Das Gehirn – eine Festplatte? Ein Informationsspeicher? Oder vielleicht doch eine Bibliothek im Kopf? Wissenschaftler greifen gern zu solchen Bildern, wenn sie dem menschlichen Denkorgan beim Arbeiten zusehen.

Forscher aus aller Welt wollen derzeit herausfinden, wie das Gehirn Worte speichert und abruft. Jeder Bundesbürger kann helfen – durch Beteiligung an einem fünf Minuten dauernden Spiel, das im Internet unter https://smallworldofwords.org/de aufgerufen werden kann.

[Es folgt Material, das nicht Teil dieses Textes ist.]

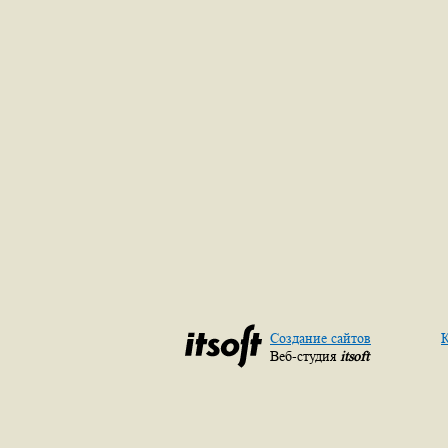
Создание сайтов
К
Веб-студия
itsoft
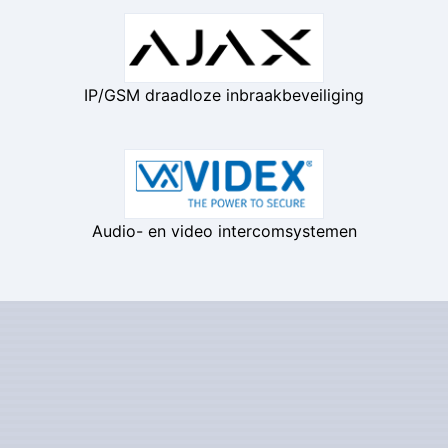
IP/GSM draadloze inbraakbeveiliging
Audio- en video intercomsystemen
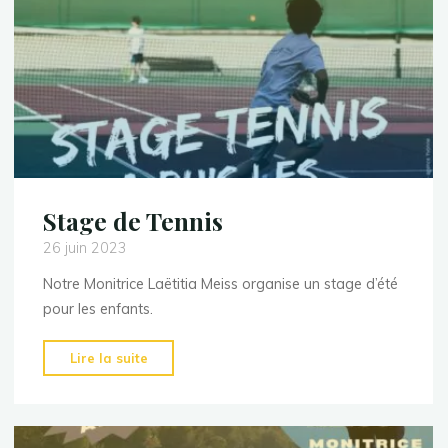
Stage de Tennis
26 juin 2023
Notre Monitrice Laëtitia Meiss organise un stage d’été
pour les enfants.
"Stage
Lire la suite
de
Tennis"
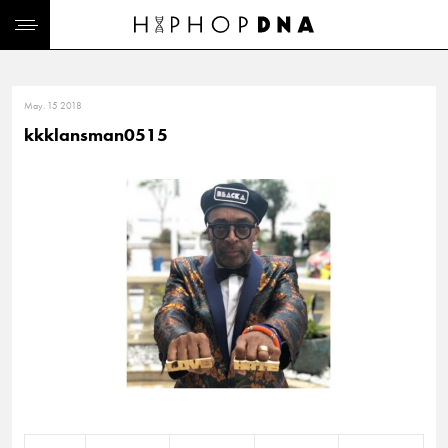
May. 15 2018
kkklansman0515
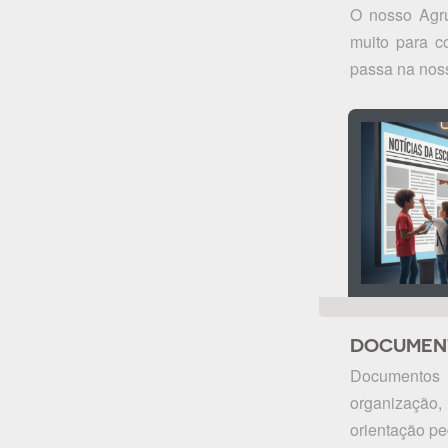
O nosso Agr
muito para c
passa na noss
DOCUMEN
Documentos 
organizaçã
orientação p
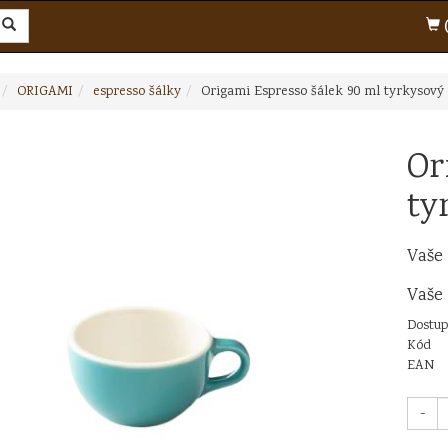
(
ORIGAMI
espresso šálky
Origami Espresso šálek 90 ml tyrkysový
Or
ty
Vaše
Vaše
Dostup
Kód
EAN
-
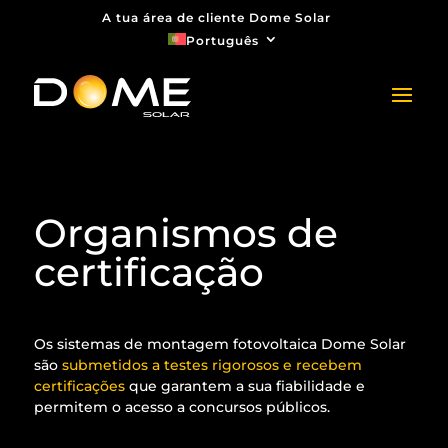
A tua área de cliente Dome Solar
Português
Organismos de
certificação
Os sistemas de montagem fotovoltaica Dome Solar
são
submetidos a testes rigorosos e recebem
certificações
que garantem a sua fiabilidade e
permitem o acesso a concursos públicos.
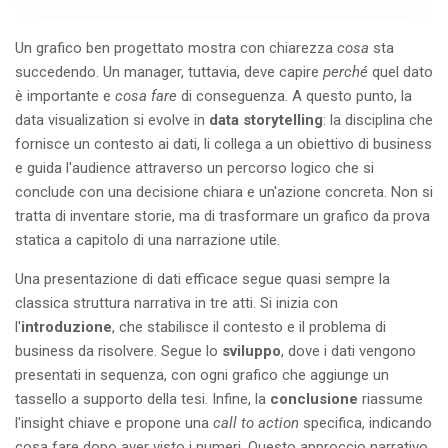
Un grafico ben progettato mostra con chiarezza
cosa
sta
succedendo. Un manager, tuttavia, deve capire
perché
quel dato
è importante e
cosa fare
di conseguenza. A questo punto, la
data visualization si evolve in
data storytelling
: la disciplina che
fornisce un contesto ai dati, li collega a un obiettivo di business
e guida l'audience attraverso un percorso logico che si
conclude con una decisione chiara e un'azione concreta. Non si
tratta di inventare storie, ma di trasformare un grafico da prova
statica a capitolo di una narrazione utile.
Una presentazione di dati efficace segue quasi sempre la
classica struttura narrativa in tre atti. Si inizia con
l'
introduzione
, che stabilisce il contesto e il problema di
business da risolvere. Segue lo
sviluppo
, dove i dati vengono
presentati in sequenza, con ogni grafico che aggiunge un
tassello a supporto della tesi. Infine, la
conclusione
riassume
l'insight chiave e propone una
call to action
specifica, indicando
cosa fare dopo aver visto i numeri. Questo approccio narrativo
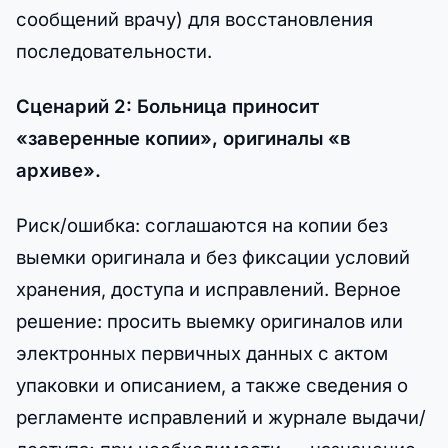
сообщений врачу) для восстановления
последовательности.
Сценарий 2: Больница приносит
«заверенные копии», оригиналы «в
архиве».
Риск/ошибка: соглашаются на копии без
выемки оригинала и без фиксации условий
хранения, доступа и исправлений. Верное
решение: просить выемку оригиналов или
электронных первичных данных с актом
упаковки и описанием, а также сведения о
регламенте исправлений и журнале выдачи/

Die Sprach- und Gedächtnisforscher – darunter Wissenschaftler des Max-Planck-Instituts für Bildungsforschung in Berlin – beschreiben das Gehirn als “mentales Lexikon”, in dem der Wortschatz eines Menschen abgespeichert ist. “Ein durchschnittlicher Erwachsener kennt rund 40.000 Wörter, die in seinem mentalen Lexikon gespeichert sind”, betonen sie. “Dieses Lexikon ermöglicht es uns, schnell und effektiv zu kommunizieren, da wir alle eine ähnliche Vorstellung von den Bedeutungen und Verwendungen dieser Wörter haben.”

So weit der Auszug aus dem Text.